The next most popular story, a report about a memorial service for a student who died in a car accident, had half as many views.

The good news about April's numbers is that viewers are still sticking around to read lots of stories (about six per visit) once they enter the site. That's about twice the average for even the best news sites.

Here are the April numbers and how they compare to a year ago:
Unique visitors: 35,641 compared to 20,004 in April 2014
Visits: 100,560 -> 53,073
Pages views: 596,610 -> 687,672
Pages per visit: 5.92 -> 12.95
So, overall its clear about twice as many people are using the website than there were a year ago, but the crazy stickiness of theorion.com has been cut in half.

That's consistent with what the traffic numbers show about the most popular pages on the site. After the running story, the top pages visited are the section pages, in this order:
News
Police blotter
Arts/Previews
Sports/Softball
Opinion
Features/The O-Face
A year before, individual stories got more traffic than any single section page.

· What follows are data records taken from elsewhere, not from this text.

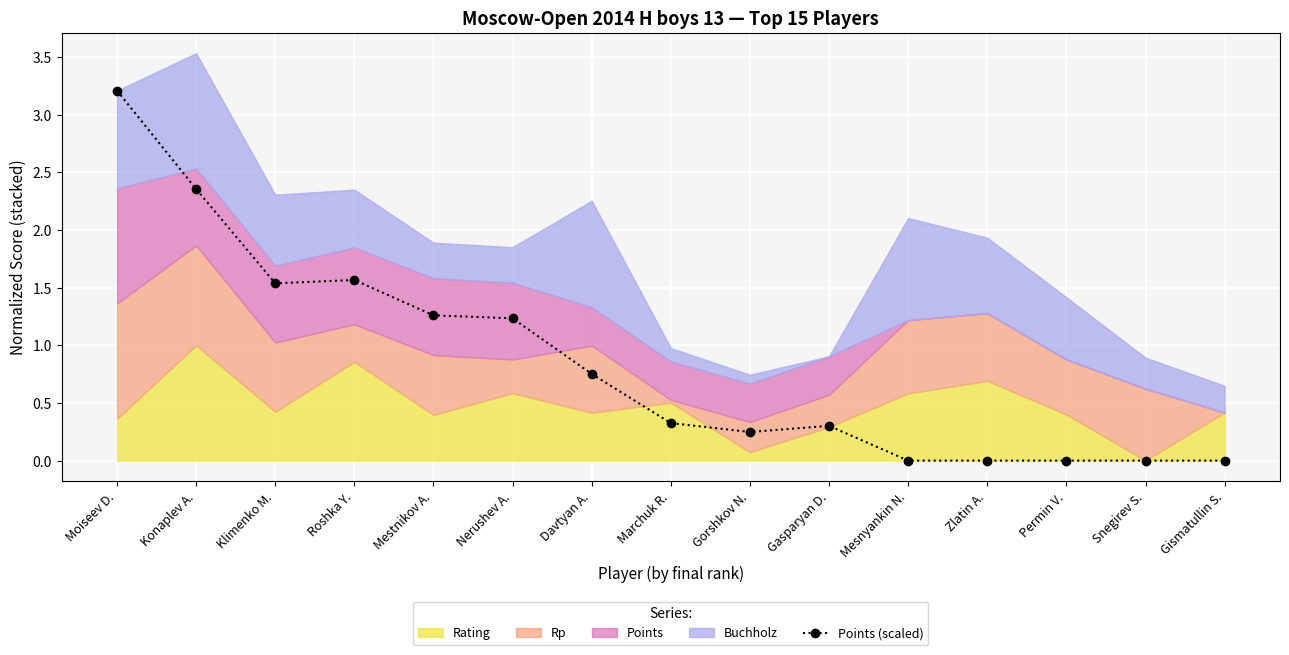

True or false: the data has more than 0 interior local peaks.

True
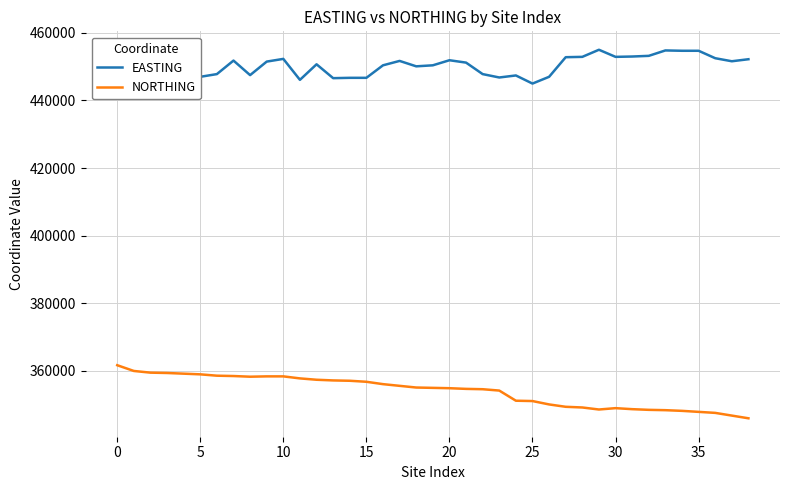

In NORTHING, how many points are lower than both neighbors (excluding endpoints)?

2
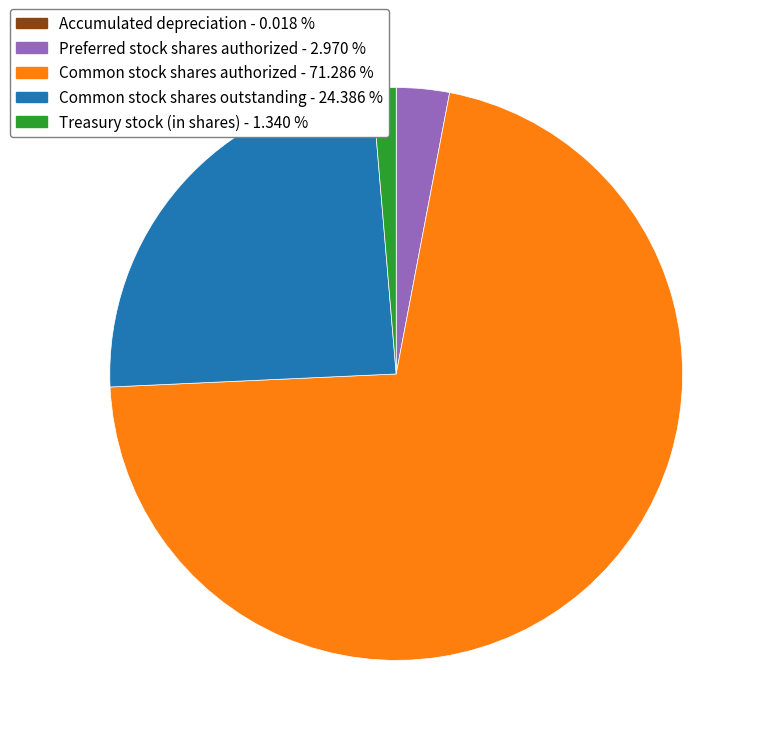

Does any single category account for the majority?

Yes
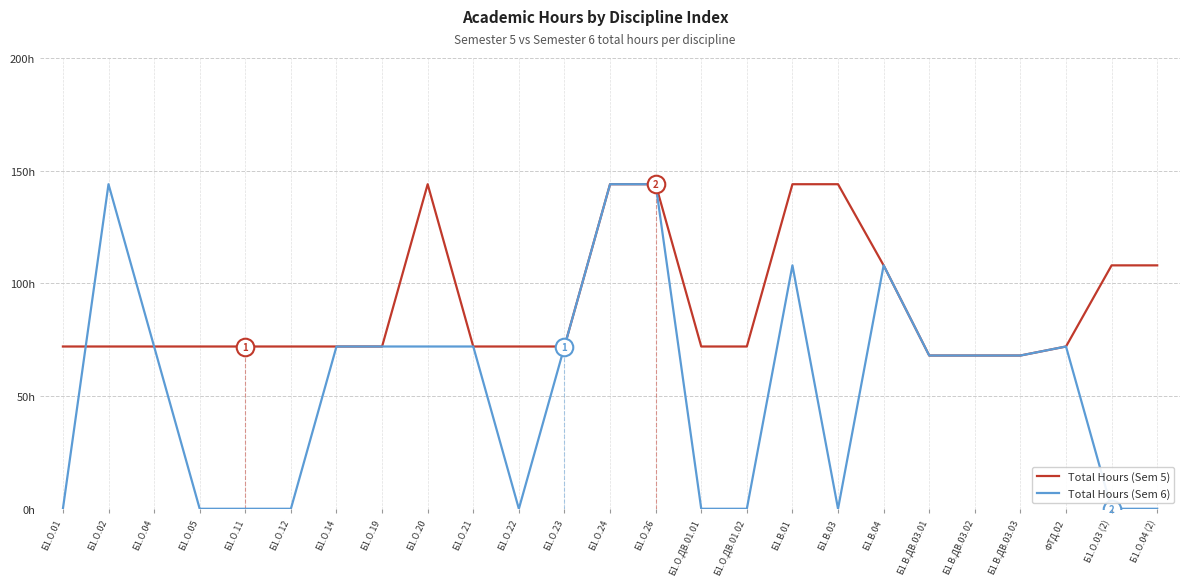

What is the total value across all series at Б1.О.26?

288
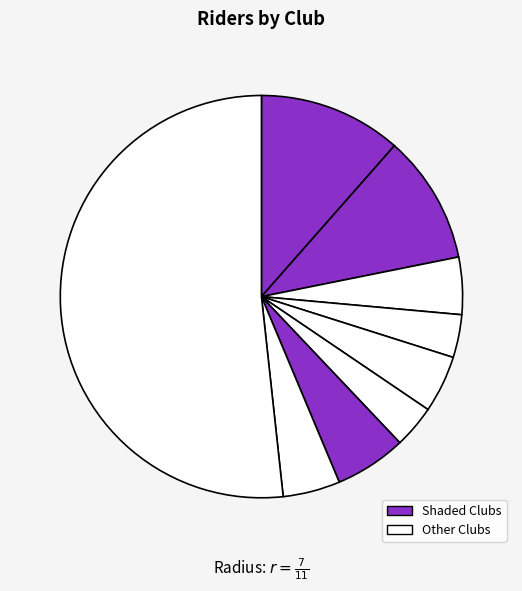

Count the number of slices in the pie.

9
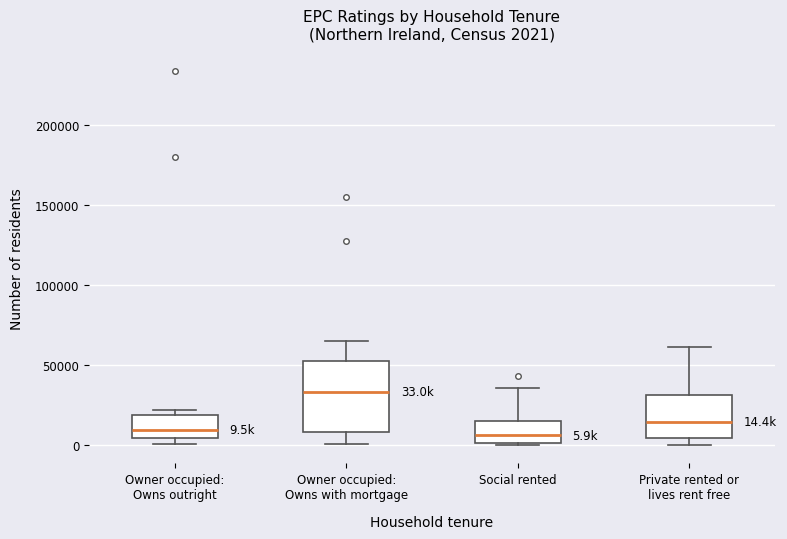

Which box's median line is the highest?

Owner occupied: Owns with mortgage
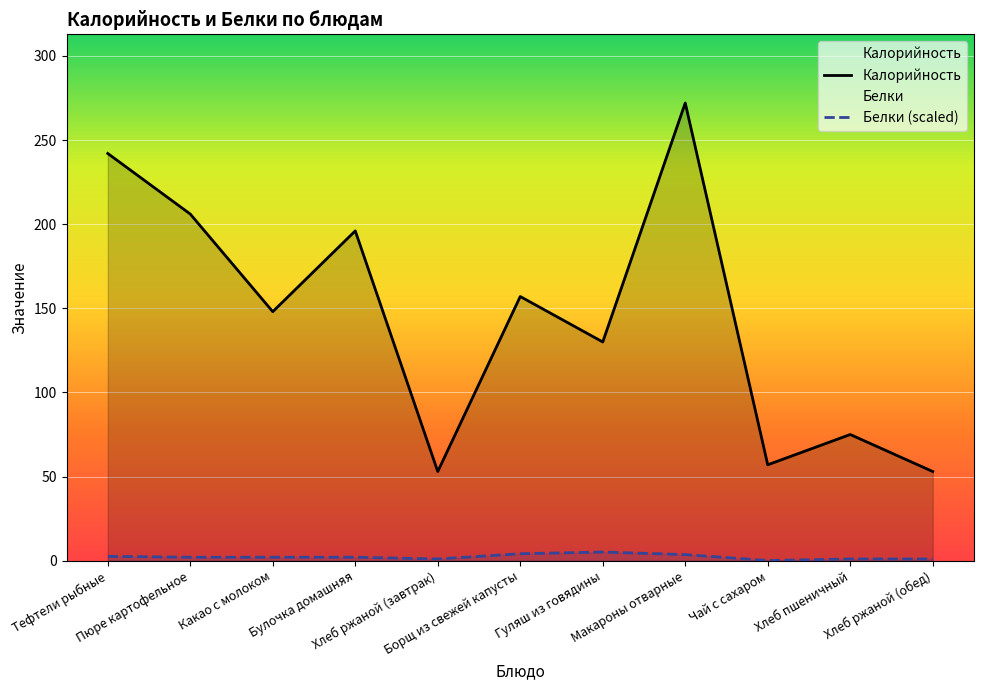

What is the smallest value displayed?

0.1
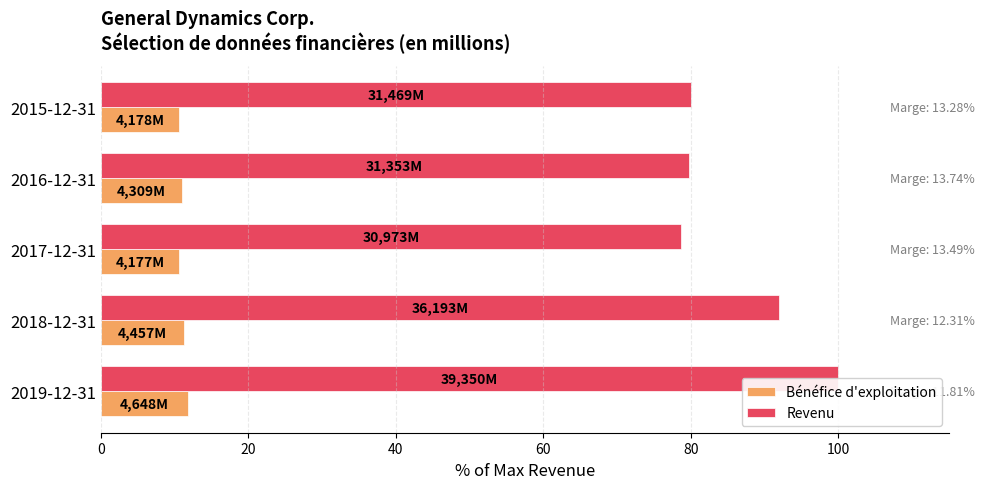

How many bars are there in each group?

2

Here are the top stories for April 2015:
Chico State faculty hit the ground running - 5,712 page views
AS election package - 3,431
Memorial held for student who died in fatal car accident - 2,880
An experience to rival Pink Floyd - 2,864
Raiders take shrewd free-agency approach - 1,830
Designing sound in the zone - 1,711
Snapchat features red Solo cup - 1,464
The Pink Floyd Experience to Perform in Chico - 1,411
Why America should legalize prostitution - 1,153
Survivor rebuilds life after battling lyme disease - 1,121

Compare those to the top traffic generator of 2015, the death of a professor in his office on campus,  with 12,111 views.